> _ASSIGNMENT_
Please copy out all the data. Every detail stays the same.

> _RAW DATA_
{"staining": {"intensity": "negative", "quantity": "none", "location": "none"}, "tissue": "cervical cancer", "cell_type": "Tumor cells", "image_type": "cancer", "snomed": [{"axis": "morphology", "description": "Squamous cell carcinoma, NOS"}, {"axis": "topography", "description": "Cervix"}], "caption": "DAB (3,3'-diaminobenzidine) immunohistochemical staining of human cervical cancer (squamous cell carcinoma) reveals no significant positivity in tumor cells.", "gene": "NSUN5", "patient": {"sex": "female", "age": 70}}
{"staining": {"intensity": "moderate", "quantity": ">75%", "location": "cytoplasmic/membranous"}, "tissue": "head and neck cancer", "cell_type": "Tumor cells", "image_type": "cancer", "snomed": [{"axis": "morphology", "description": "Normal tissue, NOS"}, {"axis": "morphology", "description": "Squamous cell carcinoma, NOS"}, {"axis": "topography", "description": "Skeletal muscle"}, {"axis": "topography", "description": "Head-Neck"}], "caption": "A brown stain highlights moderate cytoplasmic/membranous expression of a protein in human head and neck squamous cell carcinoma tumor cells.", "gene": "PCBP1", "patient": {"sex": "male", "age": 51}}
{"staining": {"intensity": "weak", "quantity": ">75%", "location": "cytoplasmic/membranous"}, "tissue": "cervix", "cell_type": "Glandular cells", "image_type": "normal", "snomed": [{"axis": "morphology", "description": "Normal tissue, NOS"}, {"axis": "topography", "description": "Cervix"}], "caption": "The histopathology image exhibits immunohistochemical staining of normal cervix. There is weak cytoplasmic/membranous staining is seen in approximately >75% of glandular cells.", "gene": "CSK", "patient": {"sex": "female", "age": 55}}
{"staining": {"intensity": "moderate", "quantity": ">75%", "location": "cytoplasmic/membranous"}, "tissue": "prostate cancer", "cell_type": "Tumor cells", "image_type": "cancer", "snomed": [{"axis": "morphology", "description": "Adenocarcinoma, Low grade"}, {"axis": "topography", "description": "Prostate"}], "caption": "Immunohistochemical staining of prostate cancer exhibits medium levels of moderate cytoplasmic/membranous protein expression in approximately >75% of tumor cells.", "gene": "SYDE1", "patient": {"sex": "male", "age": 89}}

> _TASK OUTPUT_
{"staining": {"intensity": "negative", "quantity": "none", "location": "none"}, "tissue": "cervical cancer", "cell_type": "Tumor cells", "image_type": "cancer", "snomed": [{"axis": "morphology", "description": "Squamous cell carcinoma, NOS"}, {"axis": "topography", "description": "Cervix"}], "caption": "DAB (3,3'-diaminobenzidine) immunohistochemical staining of human cervical cancer (squamous cell carcinoma) reveals no significant positivity in tumor cells.", "gene": "NSUN5", "patient": {"sex": "female", "age": 70}}
{"staining": {"intensity": "moderate", "quantity": ">75%", "location": "cytoplasmic/membranous"}, "tissue": "head and neck cancer", "cell_type": "Tumor cells", "image_type": "cancer", "snomed": [{"axis": "morphology", "description": "Normal tissue, NOS"}, {"axis": "morphology", "description": "Squamous cell carcinoma, NOS"}, {"axis": "topography", "description": "Skeletal muscle"}, {"axis": "topography", "description": "Head-Neck"}], "caption": "A brown stain highlights moderate cytoplasmic/membranous expression of a protein in human head and neck squamous cell carcinoma tumor cells.", "gene": "PCBP1", "patient": {"sex": "male", "age": 51}}
{"staining": {"intensity": "weak", "quantity": ">75%", "location": "cytoplasmic/membranous"}, "tissue": "cervix", "cell_type": "Glandular cells", "image_type": "normal", "snomed": [{"axis": "morphology", "description": "Normal tissue, NOS"}, {"axis": "topography", "description": "Cervix"}], "caption": "The histopathology image exhibits immunohistochemical staining of normal cervix. There is weak cytoplasmic/membranous staining is seen in approximately >75% of glandular cells.", "gene": "CSK", "patient": {"sex": "female", "age": 55}}
{"staining": {"intensity": "moderate", "quantity": ">75%", "location": "cytoplasmic/membranous"}, "tissue": "prostate cancer", "cell_type": "Tumor cells", "image_type": "cancer", "snomed": [{"axis": "morphology", "description": "Adenocarcinoma, Low grade"}, {"axis": "topography", "description": "Prostate"}], "caption": "Immunohistochemical staining of prostate cancer exhibits medium levels of moderate cytoplasmic/membranous protein expression in approximately >75% of tumor cells.", "gene": "SYDE1", "patient": {"sex": "male", "age": 89}}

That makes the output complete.